SS: Do you see a challenge to the Senate GOP leadership, to Sens. Lott and Nickles, within the next half-dozen years?
FT: They’re not going to be there forever, because nobody is, but I don’t see a challenge on the horizon. The idea of overthrowing the leadership is basically inside the Beltway, media-generated.
SS: Do you think President Bush is doing a good job so far?
FT: Nothing is more important to the president than his credibility and leadership. The success of his presidency depends on that. I think he will succeed even against a hostile Congress. That’s any president’s ultimate test. When he makes a decision he has to believe in it. What matters is leadership and credibility, and the ability to develop that.
SS: Who do you see as up-and-coming stars in the Republican Party?
FT: [Tennessee senator] Bill Frist. [Nebraska senator] Chuck Hagel.
SS: Does camaraderie exist in the Senate the way it used to, or is it following the partisan lead of the House?
FT: We’re becoming more like the House, in a perpetual campaign just like the House. I think it probably has more to do with the pace of our activities than anything else. We’re on airplanes every weekend. We’re consumed with raising money. We have more and more issues to deal with, and media scrutiny, as well as media opportunities on talk shows every weekend. All that leads to a more hectic, fractured, on-the-go existence. People don’t take a lot of downtime.
SS: Is downtime something you miss?
FT: Yes, I do. I think we’d be better off it were different, but I think it’s part of modern life. We’re not pacesetters around here. We’re followers of the rest of the country.

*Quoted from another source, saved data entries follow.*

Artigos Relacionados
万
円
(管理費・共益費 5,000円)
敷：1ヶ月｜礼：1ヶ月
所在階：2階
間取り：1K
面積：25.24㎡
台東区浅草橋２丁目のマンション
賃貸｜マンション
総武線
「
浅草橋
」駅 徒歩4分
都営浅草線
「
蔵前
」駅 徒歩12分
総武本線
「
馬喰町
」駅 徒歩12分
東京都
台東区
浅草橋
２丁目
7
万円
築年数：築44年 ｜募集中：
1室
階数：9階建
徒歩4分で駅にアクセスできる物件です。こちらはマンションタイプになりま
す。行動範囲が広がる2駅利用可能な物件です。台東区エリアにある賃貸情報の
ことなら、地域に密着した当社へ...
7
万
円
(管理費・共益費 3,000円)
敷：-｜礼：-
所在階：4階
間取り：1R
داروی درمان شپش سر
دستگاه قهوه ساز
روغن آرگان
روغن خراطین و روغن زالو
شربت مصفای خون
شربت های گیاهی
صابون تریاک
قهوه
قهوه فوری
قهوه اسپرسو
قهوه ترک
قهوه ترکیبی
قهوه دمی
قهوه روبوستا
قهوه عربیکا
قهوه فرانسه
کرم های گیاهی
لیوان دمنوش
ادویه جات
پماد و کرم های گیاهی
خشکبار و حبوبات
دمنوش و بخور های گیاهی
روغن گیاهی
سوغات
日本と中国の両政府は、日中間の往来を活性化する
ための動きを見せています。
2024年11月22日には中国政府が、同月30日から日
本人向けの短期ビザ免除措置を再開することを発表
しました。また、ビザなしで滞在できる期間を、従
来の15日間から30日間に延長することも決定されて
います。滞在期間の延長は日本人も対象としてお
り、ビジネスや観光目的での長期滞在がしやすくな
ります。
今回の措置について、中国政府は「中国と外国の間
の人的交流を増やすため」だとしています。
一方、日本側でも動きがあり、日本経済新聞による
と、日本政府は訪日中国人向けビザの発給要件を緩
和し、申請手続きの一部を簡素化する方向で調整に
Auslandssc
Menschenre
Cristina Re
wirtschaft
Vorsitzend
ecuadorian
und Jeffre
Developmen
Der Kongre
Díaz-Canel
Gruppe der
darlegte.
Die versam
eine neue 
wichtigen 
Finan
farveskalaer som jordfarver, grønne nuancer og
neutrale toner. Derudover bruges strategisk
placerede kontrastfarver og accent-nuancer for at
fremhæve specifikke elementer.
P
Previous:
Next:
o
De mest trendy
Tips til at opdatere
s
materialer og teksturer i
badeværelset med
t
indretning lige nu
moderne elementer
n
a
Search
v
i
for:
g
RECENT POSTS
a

SS: Is that frustrating to you?
FT: There’s so much legislation and so many complexities involved with the issues that we deal with that I find there’s not enough time to adequately deal with every issue that comes along. There’s just too much, and that’s frustrating.
SS: What do you feel is the greatest lesson you’ve learned in the Senate?
FT: Don’t get between your colleagues and the television cameras [Laughs]. I think we’re probably a microcosm of society. We have all the good and all the bad qualities that you find in society.
SS: Do you feel you’re making a difference?
FT: There hasn’t been a revolution since I’ve been here.